Weatherford, though, has not categorically ruled out amending the Senate plan — even if he also didn’t embrace the idea.
“We’re looking at that,” he said Wednesday. “I’ve told members if they want to file them, they’re certainly welcome to file them, and we’ll look at each one individually and they’ll get an up-or-down vote.”
Indeed, Weatherford told the Tampa Tribune earlier this month that he was wary of changes to the Pasco County area.
“It doesn’t make sense, and I want to make sure my community isn’t shortchanged,” Weatherford told the Tribune.
But he said Wednesday that he wasn’t necessarily unhappy with the Senate’s map for its own chamber.
Lawmakers say there was an attempt to bring changes to the Senate map to the floor, but those efforts fell apart last week. The proposal would have included at least ideas supported by House Democrats and Dockery. Dockery said the map was little more than “tweaking,” but it would have been more legally defensible than the current plan.
But the conversations fell apart because of skittishness among lawmakers after Senate Minority Leader Nan Rich’s efforts exploded in committee and because few senators were willing to buck Gaetz, who is set to take over as president next year.
“Unless you’re suicidal, why would you do something to piss off Don Gaetz?” Saunders said.
A battle for the Senate presidency between House Majority Leader Andy Gardiner, R-Orlando, and Sen. Jack Latvala, R-Clearwater, also played into the tense negotiations of the map, Saunders said, with both sides unwilling to give the other faction an advantage through the maps.
The only formal alternative put in play during the Senate process came from Rich, D-Weston.
Rich’s plan was set to be considered at the final meeting of the Senate Reapportionment Committee. But she was forced to pull the maps moments before Sen. Larcenia Bullard, D-Miami, tore into the proposals for what Bullard saw as weakening black voting strength in districts meant to elect candidates favored by minorities.
“I really didn’t care to expose this Senate to the vitriol that we experienced in the committee last week,” Rich said Tuesday.
Dockery confirmed that the experience made lawmakers hesitant.
“They talk about filing amendments, but when you file one, they tear you apart,” she said. “So nobody was willing to file an amendment.”

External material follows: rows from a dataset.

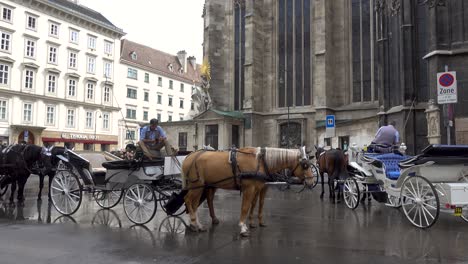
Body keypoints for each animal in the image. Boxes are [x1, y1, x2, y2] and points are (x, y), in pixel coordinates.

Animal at [182, 146, 314, 237]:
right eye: (305, 165)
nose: (312, 182)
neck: (260, 161)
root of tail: (190, 156)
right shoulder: (249, 188)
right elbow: (245, 207)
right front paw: (243, 227)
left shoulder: (258, 187)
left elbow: (256, 204)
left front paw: (254, 223)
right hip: (197, 185)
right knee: (188, 200)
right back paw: (194, 222)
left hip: (203, 186)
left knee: (197, 203)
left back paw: (198, 224)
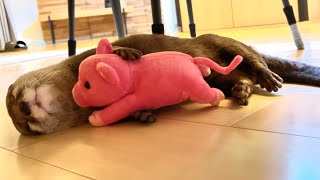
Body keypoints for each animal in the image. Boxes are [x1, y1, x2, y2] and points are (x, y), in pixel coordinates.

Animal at [5, 34, 320, 135]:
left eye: (15, 95)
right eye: (28, 125)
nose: (26, 108)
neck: (72, 78)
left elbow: (116, 46)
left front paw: (125, 53)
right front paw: (142, 115)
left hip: (222, 42)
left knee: (252, 59)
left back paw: (267, 76)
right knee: (241, 80)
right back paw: (240, 90)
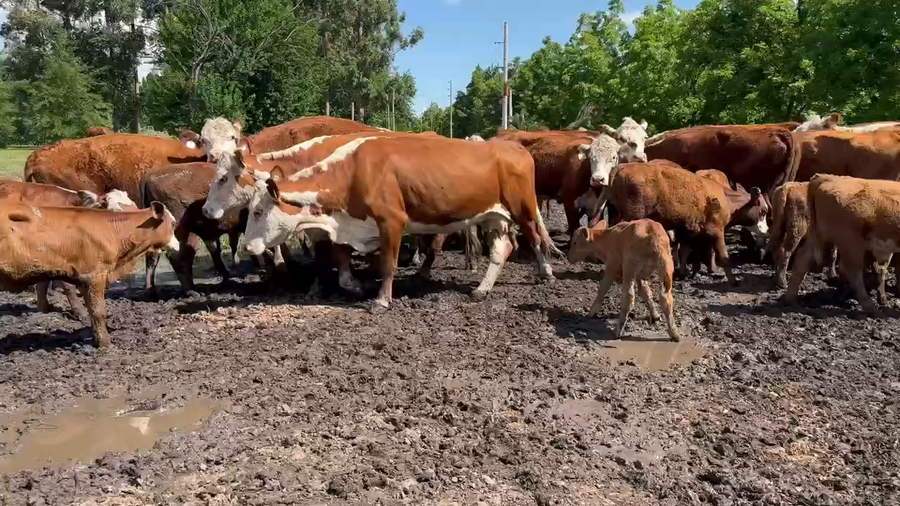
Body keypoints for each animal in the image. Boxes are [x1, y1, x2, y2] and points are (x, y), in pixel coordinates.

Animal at [0, 201, 179, 347]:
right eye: (173, 223)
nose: (178, 245)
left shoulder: (82, 279)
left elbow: (91, 311)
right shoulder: (94, 276)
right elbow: (98, 311)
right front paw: (105, 344)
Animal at [241, 136, 560, 309]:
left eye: (258, 212)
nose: (245, 247)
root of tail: (512, 147)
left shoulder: (391, 221)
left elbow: (388, 264)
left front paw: (382, 300)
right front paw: (356, 287)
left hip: (522, 208)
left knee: (534, 238)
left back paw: (545, 272)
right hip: (492, 215)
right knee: (502, 249)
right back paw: (482, 288)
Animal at [784, 175, 900, 315]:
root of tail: (827, 177)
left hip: (820, 236)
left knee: (802, 260)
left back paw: (791, 300)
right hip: (851, 243)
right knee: (853, 271)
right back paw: (870, 307)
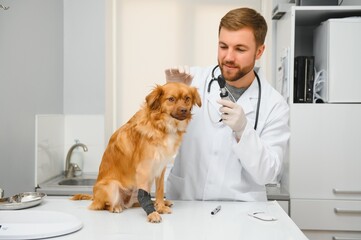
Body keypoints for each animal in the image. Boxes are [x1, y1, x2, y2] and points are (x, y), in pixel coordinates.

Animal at [70, 81, 200, 222]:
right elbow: (145, 196)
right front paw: (153, 213)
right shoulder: (144, 168)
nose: (184, 110)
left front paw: (160, 206)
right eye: (171, 99)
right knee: (104, 205)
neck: (161, 126)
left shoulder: (160, 167)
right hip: (112, 186)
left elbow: (160, 190)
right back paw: (116, 207)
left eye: (187, 99)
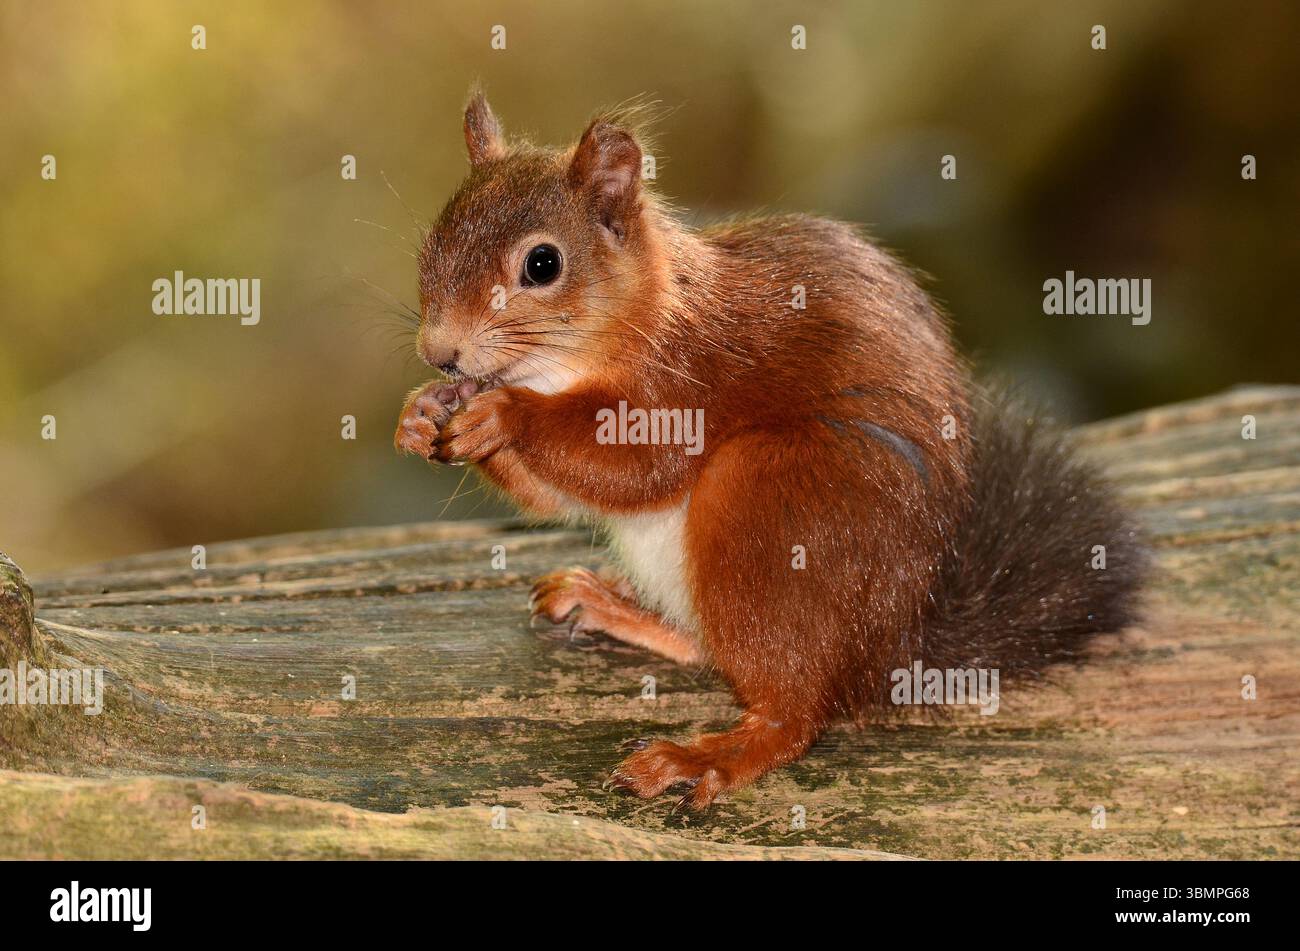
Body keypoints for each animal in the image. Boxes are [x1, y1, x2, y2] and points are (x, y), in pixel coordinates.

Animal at [394, 91, 1145, 810]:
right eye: (432, 240)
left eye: (542, 264)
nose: (439, 351)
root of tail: (889, 650)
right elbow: (557, 494)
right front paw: (420, 415)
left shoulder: (689, 381)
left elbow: (638, 465)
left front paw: (505, 413)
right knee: (707, 648)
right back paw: (608, 605)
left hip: (770, 497)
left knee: (792, 715)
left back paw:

With no alternative on the floor, Republicans in the Senate savaged critics of the process, including the League of Women Voters, which submitted a map earlier this month after the deadline for public proposals had long passed.
“The people that were yelling at us to have maps apparently couldn’t get maps filed in a timely manner to be considered,” said Sen. Joe Negron, R-Stuart.
But in a sharply-worded statement following the vote, groups involved in drafting that alternative — including the League, Florida Common Cause and the National Council of La Raza — said they were waiting to see lawmakers’ proposals before offering potential amendments. The organizations said they asked for any senator to offer the maps for discussion at the final meeting of Gaetz’s committee.
“Yet today, members of the Senate majority excoriated our organizations for not participating in the process in the way they wanted us to,” the joint statement said.
House Democrats said they were still trying to decide whether to offer an amendment to the redistricting proposal for their own chamber. Democrats say they will only propose an alternative if it brings the House maps more in line with the Florida Constitution’s new redistricting standards, a decision they’ll make after seeing which of the three current proposals is approved by the House Redistricting Committee next week.
“If we have a map that improves the situation, that can make it better, we’ll explore that at the right time,” said Rep. Perry Thurston, D-Plantation, the party’s lead on redistricting issues in the House.